--- EXERCISE INPUTS Enclosed Below ---
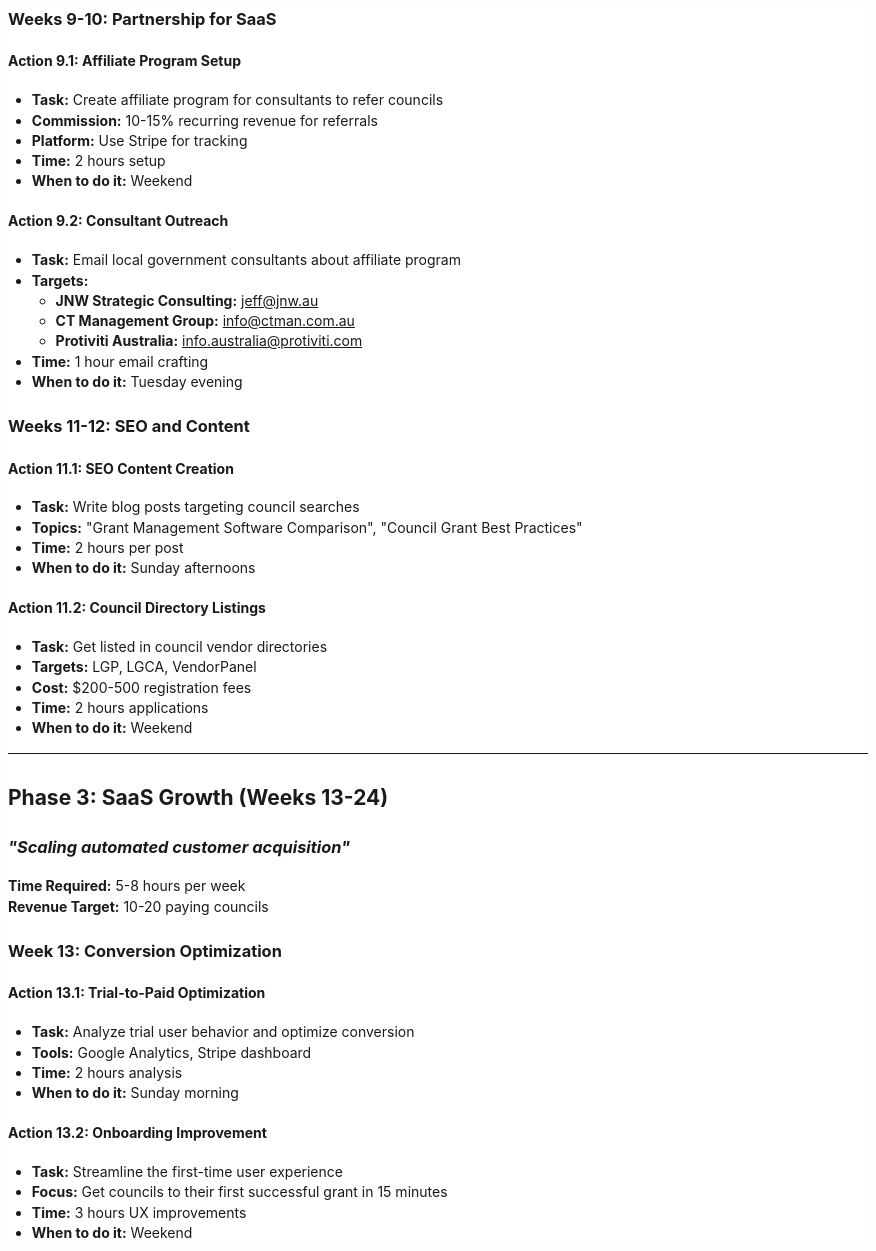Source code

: ### **Weeks 9-10: Partnership for SaaS**

#### **Action 9.1: Affiliate Program Setup**
- **Task:** Create affiliate program for consultants to refer councils
- **Commission:** 10-15% recurring revenue for referrals
- **Platform:** Use Stripe for tracking
- **Time:** 2 hours setup
- **When to do it:** Weekend

#### **Action 9.2: Consultant Outreach**
- **Task:** Email local government consultants about affiliate program
- **Targets:**
  - **JNW Strategic Consulting:** jeff@jnw.au
  - **CT Management Group:** info@ctman.com.au
  - **Protiviti Australia:** info.australia@protiviti.com
- **Time:** 1 hour email crafting
- **When to do it:** Tuesday evening

### **Weeks 11-12: SEO and Content**

#### **Action 11.1: SEO Content Creation**
- **Task:** Write blog posts targeting council searches
- **Topics:** "Grant Management Software Comparison", "Council Grant Best Practices"
- **Time:** 2 hours per post
- **When to do it:** Sunday afternoons

#### **Action 11.2: Council Directory Listings**
- **Task:** Get listed in council vendor directories
- **Targets:** LGP, LGCA, VendorPanel
- **Cost:** $200-500 registration fees
- **Time:** 2 hours applications
- **When to do it:** Weekend

---

## **Phase 3: SaaS Growth (Weeks 13-24)**
### *"Scaling automated customer acquisition"*
**Time Required:** 5-8 hours per week  
**Revenue Target:** 10-20 paying councils

### **Week 13: Conversion Optimization**

#### **Action 13.1: Trial-to-Paid Optimization**
- **Task:** Analyze trial user behavior and optimize conversion
- **Tools:** Google Analytics, Stripe dashboard
- **Time:** 2 hours analysis
- **When to do it:** Sunday morning

#### **Action 13.2: Onboarding Improvement**
- **Task:** Streamline the first-time user experience
- **Focus:** Get councils to their first successful grant in 15 minutes
- **Time:** 3 hours UX improvements
- **When to do it:** Weekend
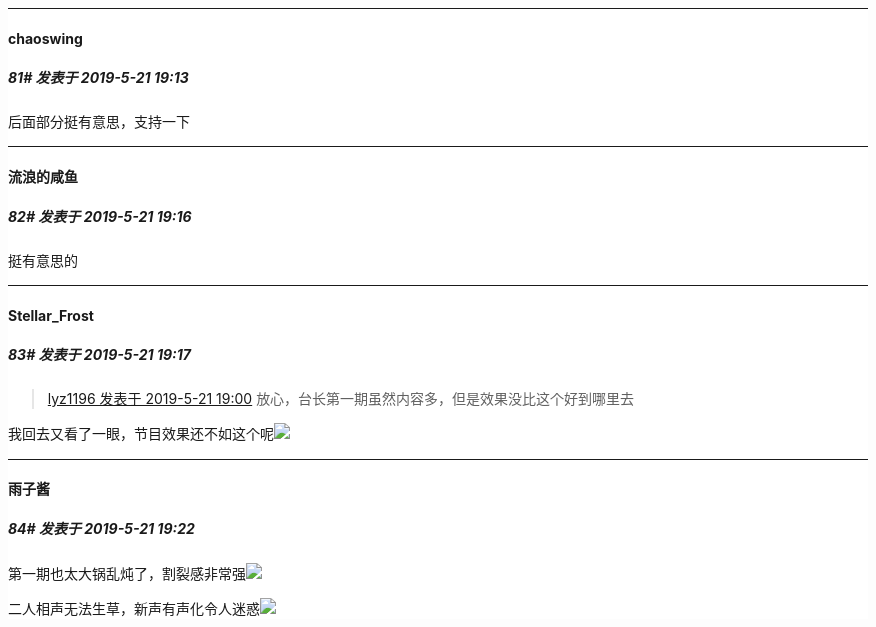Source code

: 


*****

####  chaoswing  
##### 81#       发表于 2019-5-21 19:13




后面部分挺有意思，支持一下







*****

####  流浪的咸鱼  
##### 82#       发表于 2019-5-21 19:16




挺有意思的







*****

####  Stellar_Frost  
##### 83#       发表于 2019-5-21 19:17



<blockquote><a href="httphttps://bbs.saraba1st.com/2b/forum.php?mod=redirect&amp;goto=findpost&amp;pid=43793307&amp;ptid=1827468" target="_blank">lyz1196 发表于 2019-5-21 19:00</a>
 放心，台长第一期虽然内容多，但是效果没比这个好到哪里去</blockquote>
我回去又看了一眼，节目效果还不如这个呢<img src="https://static.saraba1st.com/image/smiley/face2017/068.png" referrerpolicy="no-referrer">







*****

####  雨子酱  
##### 84#       发表于 2019-5-21 19:22




第一期也太大锅乱炖了，割裂感非常强<img src="https://static.saraba1st.com/image/smiley/face2017/001.png" referrerpolicy="no-referrer">


二人相声无法生草，新声有声化令人迷惑<img src="https://static.saraba1st.com/image/smiley/face2017/002.png" referrerpolicy="no-referrer">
--- End of Enclosed EXERCISE INPUTS ---
» **PROBLEM REQUIREMENTS**:
Set down, character for character, the source text that accompanies each of the items above. Omit the pictures themselves.

» **FINAL ANSWER**:
Source code

: ### **Weeks 9-10: Partnership for SaaS**

#### **Action 9.1: Affiliate Program Setup**
- **Task:** Create affiliate program for consultants to refer councils
- **Commission:** 10-15% recurring revenue for referrals
- **Platform:** Use Stripe for tracking
- **Time:** 2 hours setup
- **When to do it:** Weekend

#### **Action 9.2: Consultant Outreach**
- **Task:** Email local government consultants about affiliate program
- **Targets:**
  - **JNW Strategic Consulting:** jeff@jnw.au
  - **CT Management Group:** info@ctman.com.au
  - **Protiviti Australia:** info.australia@protiviti.com
- **Time:** 1 hour email crafting
- **When to do it:** Tuesday evening

### **Weeks 11-12: SEO and Content**

#### **Action 11.1: SEO Content Creation**
- **Task:** Write blog posts targeting council searches
- **Topics:** "Grant Management Software Comparison", "Council Grant Best Practices"
- **Time:** 2 hours per post
- **When to do it:** Sunday afternoons

#### **Action 11.2: Council Directory Listings**
- **Task:** Get listed in council vendor directories
- **Targets:** LGP, LGCA, VendorPanel
- **Cost:** $200-500 registration fees
- **Time:** 2 hours applications
- **When to do it:** Weekend

---

## **Phase 3: SaaS Growth (Weeks 13-24)**
### *"Scaling automated customer acquisition"*
**Time Required:** 5-8 hours per week  
**Revenue Target:** 10-20 paying councils

### **Week 13: Conversion Optimization**

#### **Action 13.1: Trial-to-Paid Optimization**
- **Task:** Analyze trial user behavior and optimize conversion
- **Tools:** Google Analytics, Stripe dashboard
- **Time:** 2 hours analysis
- **When to do it:** Sunday morning

#### **Action 13.2: Onboarding Improvement**
- **Task:** Streamline the first-time user experience
- **Focus:** Get councils to their first successful grant in 15 minutes
- **Time:** 3 hours UX improvements
- **When to do it:** Weekend
Source code

: 


*****

####  chaoswing  
##### 81#       发表于 2019-5-21 19:13




后面部分挺有意思，支持一下







*****

####  流浪的咸鱼  
##### 82#       发表于 2019-5-21 19:16




挺有意思的







*****

####  Stellar_Frost  
##### 83#       发表于 2019-5-21 19:17



<blockquote><a href="httphttps://bbs.saraba1st.com/2b/forum.php?mod=redirect&amp;goto=findpost&amp;pid=43793307&amp;ptid=1827468" target="_blank">lyz1196 发表于 2019-5-21 19:00</a>
 放心，台长第一期虽然内容多，但是效果没比这个好到哪里去</blockquote>
我回去又看了一眼，节目效果还不如这个呢<img src="https://static.saraba1st.com/image/smiley/face2017/068.png" referrerpolicy="no-referrer">







*****

####  雨子酱  
##### 84#       发表于 2019-5-21 19:22




第一期也太大锅乱炖了，割裂感非常强<img src="https://static.saraba1st.com/image/smiley/face2017/001.png" referrerpolicy="no-referrer">


二人相声无法生草，新声有声化令人迷惑<img src="https://static.saraba1st.com/image/smiley/face2017/002.png" referrerpolicy="no-referrer">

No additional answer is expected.